See the the implementation details below for quick links to the full API.

Support for Non-JSON Artifacts?


For non-JSON artifacts, output typically doesn't need to be input somewhere else in the same pipeline, and you can just dump the content on the filesystem anywhere you like as usual because tool containers share the project directory.

So.. unless you want build pipelines then there's little advantage if compose.mk gets in the middle. Plus, while jamming base64 binary data directly into the JSON isn't really recommended.. ipynb's do it all the time! :)

If you think you do have a use-case for something like this you might want to look at the packaging docs, which can at least help with creating archives.

Stage API


Stages are implemented using the flux.stage.* family of targets, and the lower level io.stack helpers.

Why Stacks, though?


Nothing prevents further downstream slicing with jq, so stacks as presented thus far can be easily changed or extended to do LIFO/FIFO, express KV stores, etc. Any changes along these lines can usually be completely expressed in jqlang, and should be fairly fast/atomic. 1

Practically speaking, tools ike terraform, helm, kubectl and ansible all spit JSON, then frequently needs the output for one as the input of another. Without stages, compose.mk still makes that relatively easy, but pure pipelining means it's hard to reuse values, or you need to track a temp file, etc.

§ Records contained in a dataset
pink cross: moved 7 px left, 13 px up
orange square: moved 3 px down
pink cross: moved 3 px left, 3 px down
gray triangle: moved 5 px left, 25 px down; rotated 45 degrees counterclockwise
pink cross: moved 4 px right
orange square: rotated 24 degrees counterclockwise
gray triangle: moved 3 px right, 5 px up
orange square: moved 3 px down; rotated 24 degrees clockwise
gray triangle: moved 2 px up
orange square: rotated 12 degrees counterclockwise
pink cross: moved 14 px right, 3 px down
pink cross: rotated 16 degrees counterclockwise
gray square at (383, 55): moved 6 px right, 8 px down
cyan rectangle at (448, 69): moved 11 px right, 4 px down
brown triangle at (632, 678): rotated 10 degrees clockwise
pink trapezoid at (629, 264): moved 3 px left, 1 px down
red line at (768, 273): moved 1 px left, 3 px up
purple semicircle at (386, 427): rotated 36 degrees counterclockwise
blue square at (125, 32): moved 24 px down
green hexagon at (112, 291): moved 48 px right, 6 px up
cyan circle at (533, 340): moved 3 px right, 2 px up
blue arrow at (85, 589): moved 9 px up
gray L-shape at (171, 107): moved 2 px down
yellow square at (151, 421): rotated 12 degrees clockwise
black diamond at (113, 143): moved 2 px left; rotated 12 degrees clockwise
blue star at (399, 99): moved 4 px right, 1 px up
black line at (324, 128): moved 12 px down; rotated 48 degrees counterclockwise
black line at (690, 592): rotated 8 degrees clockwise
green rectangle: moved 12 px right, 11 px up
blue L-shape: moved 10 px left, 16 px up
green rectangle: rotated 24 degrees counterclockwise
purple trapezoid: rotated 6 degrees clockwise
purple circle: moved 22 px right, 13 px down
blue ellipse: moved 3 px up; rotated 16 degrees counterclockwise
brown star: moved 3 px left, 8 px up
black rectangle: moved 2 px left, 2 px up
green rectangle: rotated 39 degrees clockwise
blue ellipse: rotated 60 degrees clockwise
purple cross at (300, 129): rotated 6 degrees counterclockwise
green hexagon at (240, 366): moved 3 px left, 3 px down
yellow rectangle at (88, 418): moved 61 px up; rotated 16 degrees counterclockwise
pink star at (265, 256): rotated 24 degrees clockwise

§ INSTRUCTION
Decide whether each statement agrees with the text on compose.mk stages. Answer yes or no, and quote the words of the text that decide it. (a) Stages are built using the flux.stage.* family of targets. (b) Each tool container gets its own separate project directory. (c) Changing how stacks behave usually needs something beyond jqlang. The listing has no connection to the text on compose.mk stages.

§ COMPLETED EXERCISE
(a) Yes: "Stages are implemented using the flux.stage.* family of targets, and the lower level io.stack helpers."
(b) No: "because tool containers share the project directory."
(c) No: "Any changes along these lines can usually be completely expressed in jqlang, and should be fairly fast/atomic."